Tuesday, June 10, 2008

Artist HiIary Harkness: "The world is known in its detail"

NY artist Hilary Harkness creates narrative artwork which makes me want to write a story or ten. There's plenty to be seen in her Escher-like compositions heavily populated with female figures in all sorts of, um, questionable situations and activities.

Jerry Saltz, critic for The Village Voice, wrote about her figures, "Whatever they're involved in, they ooze a bitchy demonic kinkiness, which makes looking at these paintings slippery fun." (#)

Hilary Harkness has been criticized for her representation of women, however this 2004 interview illuminates her approach and viewpoint on the subject matter, composition, and style of her body of work.

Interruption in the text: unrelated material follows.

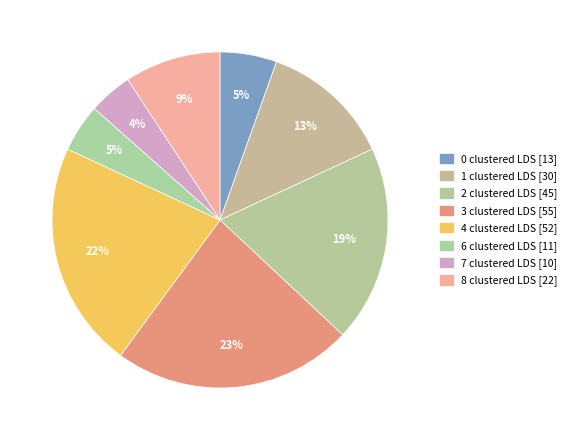

What is the smallest slice in the pie chart?

7 clustered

"I use sex and power to pull the viewer in; from there, I explore the issues in more detail, sometimes in twists-and-turns and sometimes to the point of their own banality. I also think the manner in which I paint them is important: slow, small, detailed. This allows me to investigate these issues of sex and power in a more detailed, articulated, and maybe thoughtful manner. I hope to infuse these issues with meanings deeper and more idiosyncratic than typically found in the culture at large. I cannot separate how I paint from what I paint, the paintings are not just about one or the other, and hopefully the how and what contrast and combine in a way that creates something interesting, charged."

I would love to see Hilary Harkness' art in person and up close. Roq La Rue in 2009? (I'm dreaming, I know. )

Hilary Harkness is represented by Mary Boone Gallery in NYC, where you can find her work hanging through June 28th. Report back if you go!